Check out his blog for the story on natural gas, and ARX is part of that story.

PAST TOP PICK
(A Top Pick Jul 29/24, Up 19%)

Weakness in gas price over the summer and with condensate prices (which are tied to oil production). Stepping in here for new clients or for those who want more. Likes the steady and methodical management team. Does acquire, but main focus is organic growth.

BUY

One of the top beneficiaries of the LNG market. Just started shipping overseas, and this will grow over time. Improving ROC last couple of quarters. Valuation is 6.4x EV/EBITDA, not worrisome. If you believe in LNG, this is your go-to name.

3-year CAGR is 17%, 1-year is 21% including dividends. Yield is 2.7%, low payout ratio, dividend is growing.

BUY

Price of nat gas should improve because of demand. Lots more energy needed for data centres. CEO gets full credit for improving growth over the past 5 years; got rid of debt, ramped up production, initiated share buybacks. Led by a strong CEO, can continue to do well going forward.

TOP PICK

Near the bottom of a trading pattern. Uptrend. Hitting a bit of resistance, but touching the longer-term trendline. The lows are getting higher, nothing's breaking down. He just added another 2% to his position. Decent dividend yield of 2.82%.

(Analysts’ price target is $34.53)
BUY
ARX vs. WCP

He'd skew toward this one. Best-run intermediate O&G company in Canada. On most fundamental metrics, WCP is cheaper. It depends on your own investing style. He's often willing to pay up for management that he considers superior. In a 5-10 year timeframe, you can't go wrong with either.

TOP PICK

Nat gas prices will go up, based on European demand for Canadian gas. Is a long-term play. Is the best in this group. Has made money for him in recent years. Is one of his few long-term holds.

(Analysts’ price target is $34.07)
BUY

He focuses on the top third of relative price performers in a group. The best companies tend to keep getting better. Good dividend plus dividend growth.

TOP PICK

He's sort of like an inventory manager with the 20-30 stocks in client portfolios. His job is to own inventory that people care about today. He focuses on themes that he thinks are in the process of being revalued favourably, and perhaps in sectors that are less owned but showing something changing for the better. He's looking for the best company he can find, with no fundamental risks if it doesn't happen immediately, but where the multiple will start to expand if people look more closely at the group.

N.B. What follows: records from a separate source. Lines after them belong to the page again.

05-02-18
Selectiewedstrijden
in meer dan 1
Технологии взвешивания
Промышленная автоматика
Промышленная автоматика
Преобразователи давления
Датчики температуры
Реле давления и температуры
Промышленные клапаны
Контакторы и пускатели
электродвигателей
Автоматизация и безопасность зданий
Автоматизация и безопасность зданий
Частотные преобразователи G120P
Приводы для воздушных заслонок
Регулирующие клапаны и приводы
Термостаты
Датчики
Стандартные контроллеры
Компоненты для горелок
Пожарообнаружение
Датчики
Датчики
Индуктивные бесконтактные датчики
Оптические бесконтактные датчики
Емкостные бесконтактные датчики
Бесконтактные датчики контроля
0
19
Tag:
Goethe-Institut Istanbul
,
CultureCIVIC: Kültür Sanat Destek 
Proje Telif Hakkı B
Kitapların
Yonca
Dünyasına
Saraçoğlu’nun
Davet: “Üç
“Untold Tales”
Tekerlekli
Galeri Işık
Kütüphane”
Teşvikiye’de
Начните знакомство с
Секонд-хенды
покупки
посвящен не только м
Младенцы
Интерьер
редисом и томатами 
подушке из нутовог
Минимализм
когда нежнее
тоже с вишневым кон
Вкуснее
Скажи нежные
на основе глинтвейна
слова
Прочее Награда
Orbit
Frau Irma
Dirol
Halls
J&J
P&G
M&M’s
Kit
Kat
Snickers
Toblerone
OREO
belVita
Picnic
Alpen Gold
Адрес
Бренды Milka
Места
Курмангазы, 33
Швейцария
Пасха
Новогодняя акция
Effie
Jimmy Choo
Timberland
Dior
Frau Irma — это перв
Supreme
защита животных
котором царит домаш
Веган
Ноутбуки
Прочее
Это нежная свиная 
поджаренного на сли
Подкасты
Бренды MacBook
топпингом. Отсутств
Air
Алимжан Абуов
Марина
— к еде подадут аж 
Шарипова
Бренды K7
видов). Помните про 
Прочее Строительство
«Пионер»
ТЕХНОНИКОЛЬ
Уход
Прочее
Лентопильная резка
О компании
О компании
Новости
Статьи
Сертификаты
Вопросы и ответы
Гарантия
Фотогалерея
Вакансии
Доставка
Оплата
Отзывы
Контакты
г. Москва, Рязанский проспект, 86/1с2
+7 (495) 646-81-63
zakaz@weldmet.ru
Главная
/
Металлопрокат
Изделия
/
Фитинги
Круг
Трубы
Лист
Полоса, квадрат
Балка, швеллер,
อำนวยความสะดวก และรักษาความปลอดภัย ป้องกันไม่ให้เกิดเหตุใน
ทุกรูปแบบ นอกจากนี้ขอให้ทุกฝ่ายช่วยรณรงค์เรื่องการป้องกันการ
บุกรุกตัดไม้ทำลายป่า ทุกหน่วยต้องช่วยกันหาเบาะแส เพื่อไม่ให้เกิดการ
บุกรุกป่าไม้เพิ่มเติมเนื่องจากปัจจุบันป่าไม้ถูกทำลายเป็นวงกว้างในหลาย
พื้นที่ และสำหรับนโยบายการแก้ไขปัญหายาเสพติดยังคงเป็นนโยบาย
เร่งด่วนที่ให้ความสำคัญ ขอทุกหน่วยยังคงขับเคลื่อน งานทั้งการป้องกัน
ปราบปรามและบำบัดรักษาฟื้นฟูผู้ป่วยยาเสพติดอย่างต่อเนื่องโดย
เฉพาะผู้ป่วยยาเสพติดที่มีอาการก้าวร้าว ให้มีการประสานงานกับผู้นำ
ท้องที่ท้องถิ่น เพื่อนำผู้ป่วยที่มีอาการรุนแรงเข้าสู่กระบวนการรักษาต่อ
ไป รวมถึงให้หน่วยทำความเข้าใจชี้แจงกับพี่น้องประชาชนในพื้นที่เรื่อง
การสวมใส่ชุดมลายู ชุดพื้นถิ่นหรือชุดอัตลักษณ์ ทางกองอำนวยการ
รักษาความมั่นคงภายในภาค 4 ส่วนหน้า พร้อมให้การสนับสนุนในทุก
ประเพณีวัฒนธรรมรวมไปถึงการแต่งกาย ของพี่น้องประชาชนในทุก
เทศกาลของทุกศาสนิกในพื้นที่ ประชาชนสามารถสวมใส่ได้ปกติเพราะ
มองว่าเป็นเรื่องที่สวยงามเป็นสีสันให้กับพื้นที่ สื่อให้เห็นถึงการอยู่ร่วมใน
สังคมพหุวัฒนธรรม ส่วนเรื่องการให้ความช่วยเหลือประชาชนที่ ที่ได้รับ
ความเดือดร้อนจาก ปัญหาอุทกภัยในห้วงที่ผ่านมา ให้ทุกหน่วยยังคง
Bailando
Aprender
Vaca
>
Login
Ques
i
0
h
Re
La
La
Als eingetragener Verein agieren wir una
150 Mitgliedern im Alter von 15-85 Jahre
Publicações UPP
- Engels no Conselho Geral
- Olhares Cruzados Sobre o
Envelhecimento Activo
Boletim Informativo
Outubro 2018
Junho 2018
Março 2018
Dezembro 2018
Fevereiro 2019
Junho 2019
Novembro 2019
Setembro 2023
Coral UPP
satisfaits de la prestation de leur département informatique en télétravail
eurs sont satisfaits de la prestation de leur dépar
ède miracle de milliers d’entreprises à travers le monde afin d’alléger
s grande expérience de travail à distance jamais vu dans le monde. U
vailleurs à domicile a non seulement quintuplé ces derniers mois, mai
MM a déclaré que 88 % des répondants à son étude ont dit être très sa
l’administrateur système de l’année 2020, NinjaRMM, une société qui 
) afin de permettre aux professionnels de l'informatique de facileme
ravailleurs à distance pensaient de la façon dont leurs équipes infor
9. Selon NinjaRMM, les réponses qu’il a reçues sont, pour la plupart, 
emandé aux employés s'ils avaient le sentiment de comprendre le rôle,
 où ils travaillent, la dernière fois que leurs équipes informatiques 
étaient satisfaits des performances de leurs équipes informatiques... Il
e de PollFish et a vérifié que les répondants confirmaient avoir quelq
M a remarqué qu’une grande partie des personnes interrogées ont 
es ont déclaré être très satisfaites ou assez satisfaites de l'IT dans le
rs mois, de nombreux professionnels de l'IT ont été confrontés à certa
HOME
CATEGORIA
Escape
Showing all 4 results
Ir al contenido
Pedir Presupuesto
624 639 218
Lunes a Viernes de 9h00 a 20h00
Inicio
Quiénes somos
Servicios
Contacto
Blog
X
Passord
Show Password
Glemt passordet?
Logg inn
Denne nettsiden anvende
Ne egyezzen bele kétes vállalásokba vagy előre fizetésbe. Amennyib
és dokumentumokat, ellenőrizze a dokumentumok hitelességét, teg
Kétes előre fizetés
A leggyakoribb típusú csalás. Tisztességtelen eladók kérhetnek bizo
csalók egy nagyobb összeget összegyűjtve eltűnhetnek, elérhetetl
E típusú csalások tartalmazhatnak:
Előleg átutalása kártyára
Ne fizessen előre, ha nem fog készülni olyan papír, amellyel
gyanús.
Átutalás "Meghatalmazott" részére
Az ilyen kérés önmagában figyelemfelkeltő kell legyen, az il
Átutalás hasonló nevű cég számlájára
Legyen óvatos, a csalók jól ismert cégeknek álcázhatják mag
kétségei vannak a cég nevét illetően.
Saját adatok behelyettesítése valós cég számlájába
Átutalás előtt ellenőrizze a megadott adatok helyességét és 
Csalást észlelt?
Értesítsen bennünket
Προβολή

Leading Montney operator and low-price producer for natural gas. Great balance sheet, especially important because he thinks financing costs are going to keep rising. Great 3-year dividend growth of over 35%. Catalyst is the opening up of the LNG markets globally. Another positive change is the ramping up of Attachie over the next 4 years. Demand for power will fuel demand for nat gas. Rising price for nat gas + increased multiple could = significantly higher share price. Yield is 2.58%.